When running tests in multivariate regression, it is legitimate to use the Bonferroni or any other correction, which then has the well known implications, guaranteed Type I error probability, decreased power. Standard software packages give you the p-value, so it is easily possible to correct for multiple testing, and there is nothing wrong with it if you are happy to accept the disadvantages.
I'd agree that it is wrong to blindly interpret the test without correction as if there was no multiple testing issue. In fact you can occasionally find the remark in the literature that if tests are used for variable selection, p-values are invalid in the strict sense because multiple testing is going on and not taken into account. I'd interpret this rather differently, namely as an integrated method for variable selection that implicitly uses p-values as descriptive statistics rather than running formal tests that could be interpreted as such. One can then investigate how well this does as an overall method (which actually sometimes works well and sometimes not - unfortunately this is also not "black and white"), and if it works well, that's the justification; the p-values used on the fly should not be interpreted in the framework of standard error probabilities resulting from tests.
If we just look at the $p$ t-tests that are carried out routinely in multivariate regression with $p$ variables, without variable selection, these can be interpreted at nominal level without correction for multiple testing, but this implies that the Type I error probability only holds for every single one of them, not for all together.
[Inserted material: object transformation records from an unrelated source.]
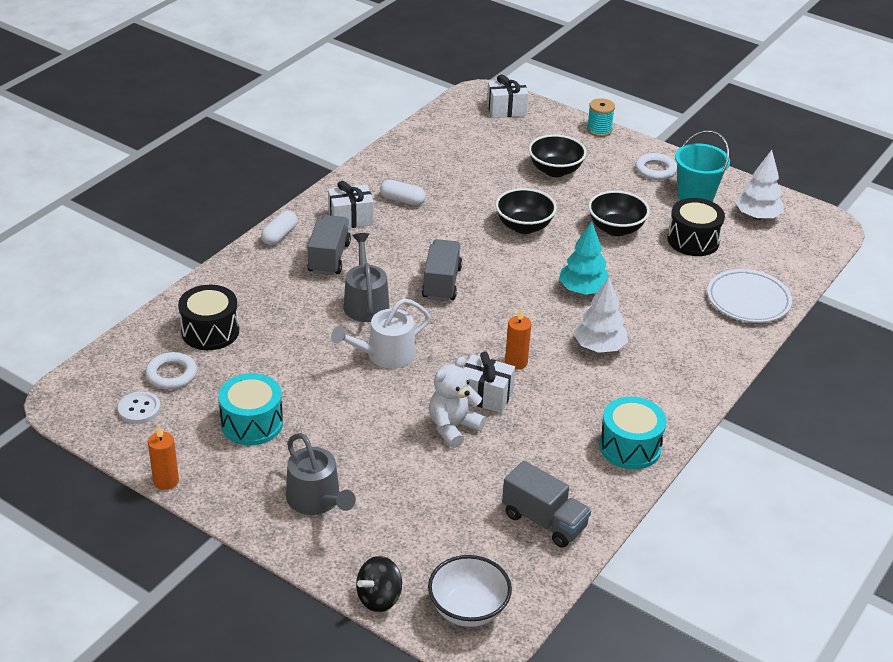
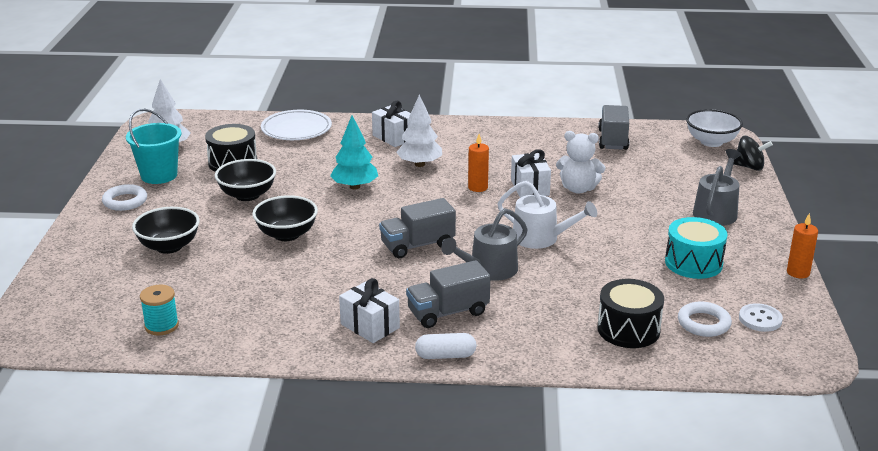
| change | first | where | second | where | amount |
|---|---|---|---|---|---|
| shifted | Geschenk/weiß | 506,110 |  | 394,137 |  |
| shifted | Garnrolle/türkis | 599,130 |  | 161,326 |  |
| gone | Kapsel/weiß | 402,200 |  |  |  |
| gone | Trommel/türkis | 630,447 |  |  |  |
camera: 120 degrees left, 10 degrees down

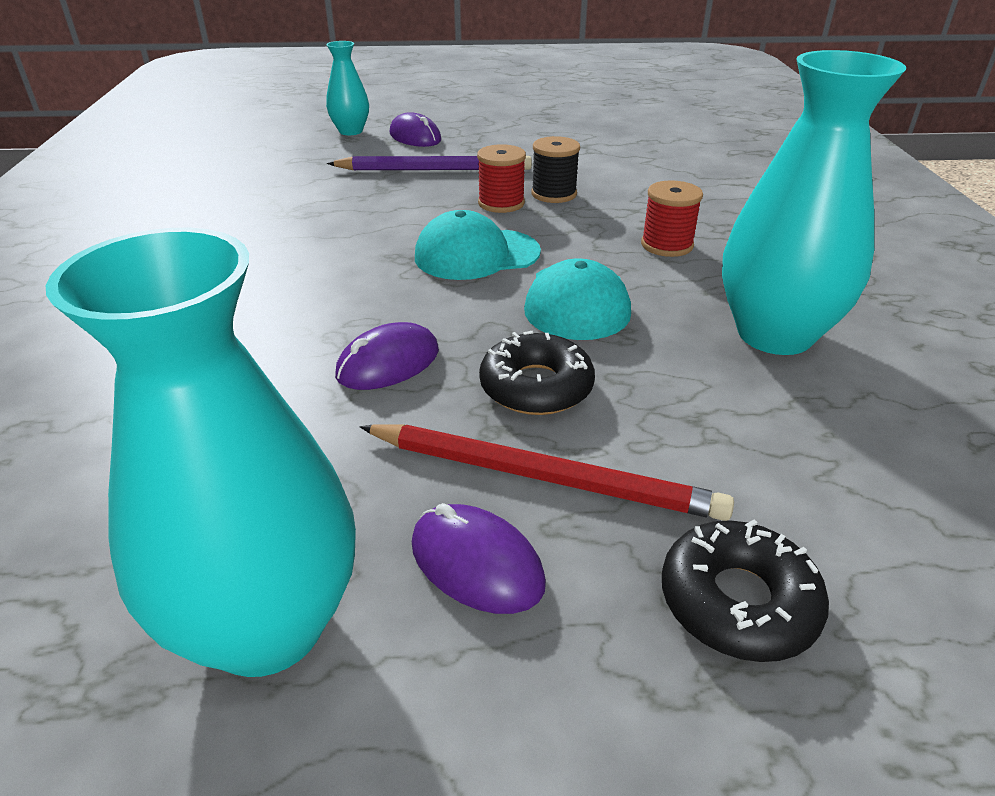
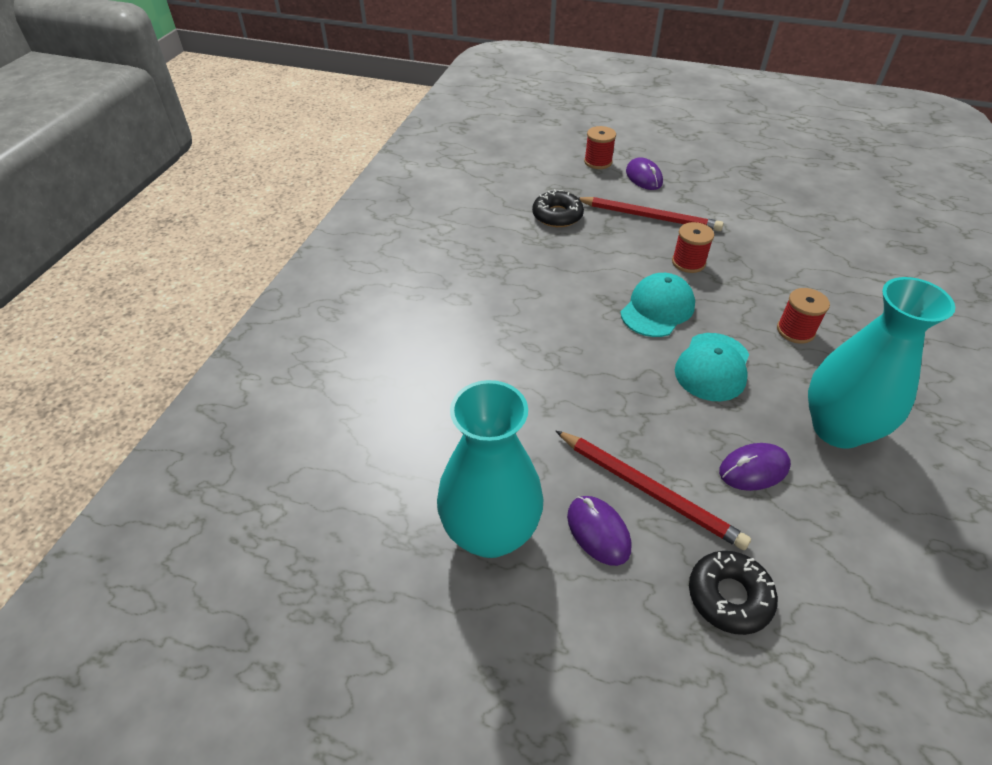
| change | first | where | second | where | amount |
|---|---|---|---|---|---|
| swapped | Vase/türkis | 351,131 | Garnrolle/rot | 598,162 |  |
| gone | Garnrolle/schwarz | 554,194 |  |  |  |
| repainted | Bleistift/lila | 434,169 | Bleistift/rot | 649,217 |  |
| rotated | Kappe/türkis | 476,255 |  | 657,309 | 120 degrees clockwise |
| shifted | Computermaus/lila | 388,363 |  | 753,469 |  |
| shifted | Donut/schwarz | 536,387 |  | 557,215 |  |
camera: 20 degrees right, 10 degrees up

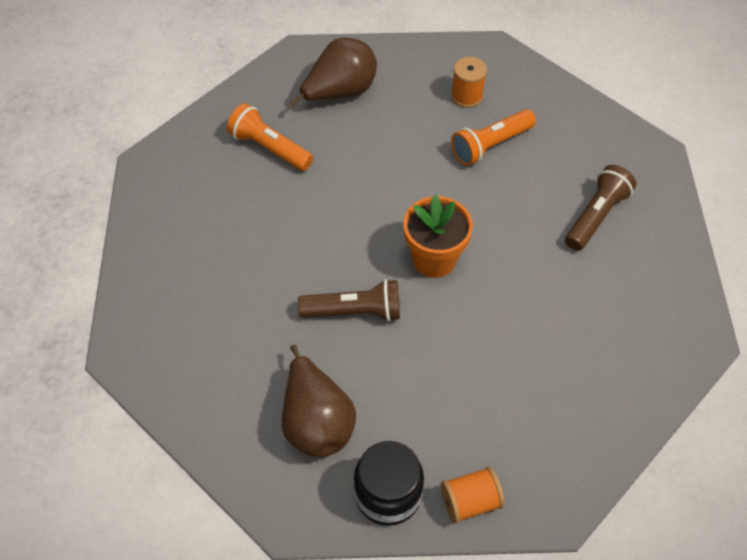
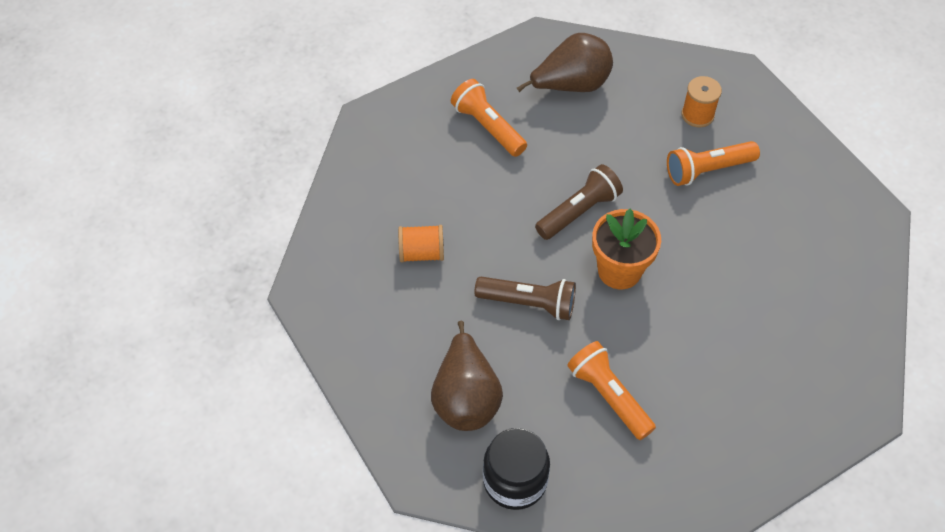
| change | first | where | second | where | amount |
|---|---|---|---|---|---|
| shifted | Taschenlampe/braun | 596,216 |  | 579,211 |  |
| shifted | Garnrolle/orange | 470,501 |  | 422,253 |  |
| new |  |  | Taschenlampe/orange | 609,396 |  |
camera: 15 degrees right, 0 degrees up

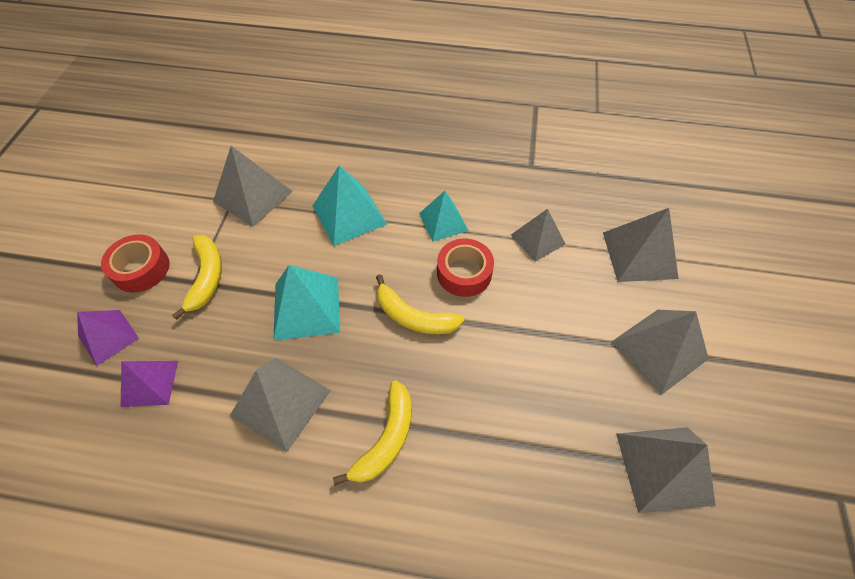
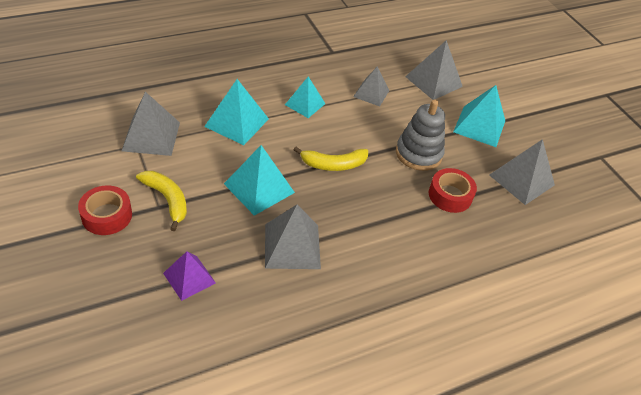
| change | first | where | second | where | amount |
|---|---|---|---|---|---|
| shifted | Klebeband/rot | 464,273 |  | 450,195 |  |
| gone | Pyramide/lila | 108,337 |  |  |  |
| repainted | Pyramide/grau | 659,350 | Pyramide/türkis | 479,126 |  |
| gone | Banane/gelb | 386,438 |  |  |  |
| new |  |  | Stapelspielzeug/grau | 418,154 |  |
camera: 40 degrees left, 10 degrees down

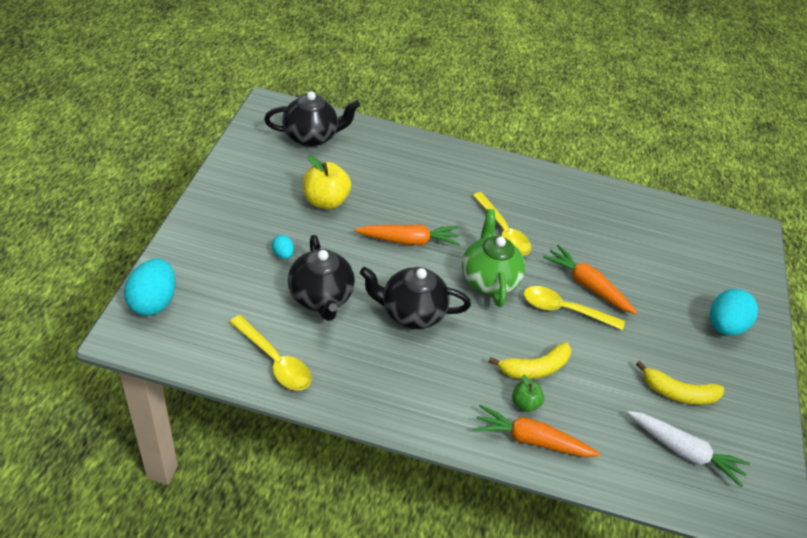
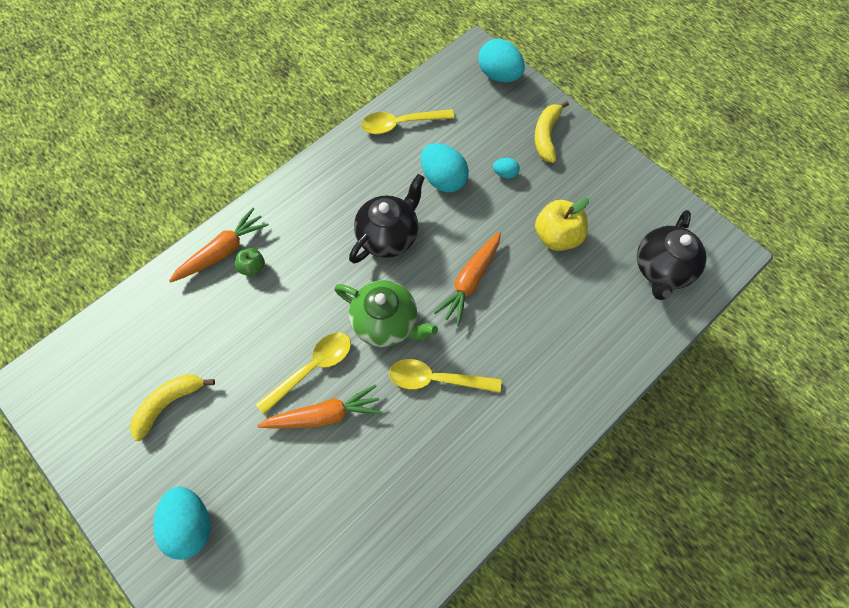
| change | first | where | second | where | amount |
|---|---|---|---|---|---|
| swapped | Teekanne/schwarz | 320,297 | Ei/türkis | 443,179 |  |
| shifted | Banane/gelb | 534,368 |  | 546,136 |  |
| gone | Karotte/weiß | 684,451 |  |  |  |
camera: 130 degrees right, 20 degrees up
It also means that if the smallest p-value you get from 10 variables is 0.039, you should have on the radar that this isn't a convincing indication that anything is going on, which in this case however will also be shown to you in all likelihood by an insignificant F-test of the $H_0$ that all regression coefficients are zero.
So my conclusion is that you may or may not apply correction for multiple testing if you know what you are doing and avoid over-interpretation (which unfortunately is often not the case in the applied literature).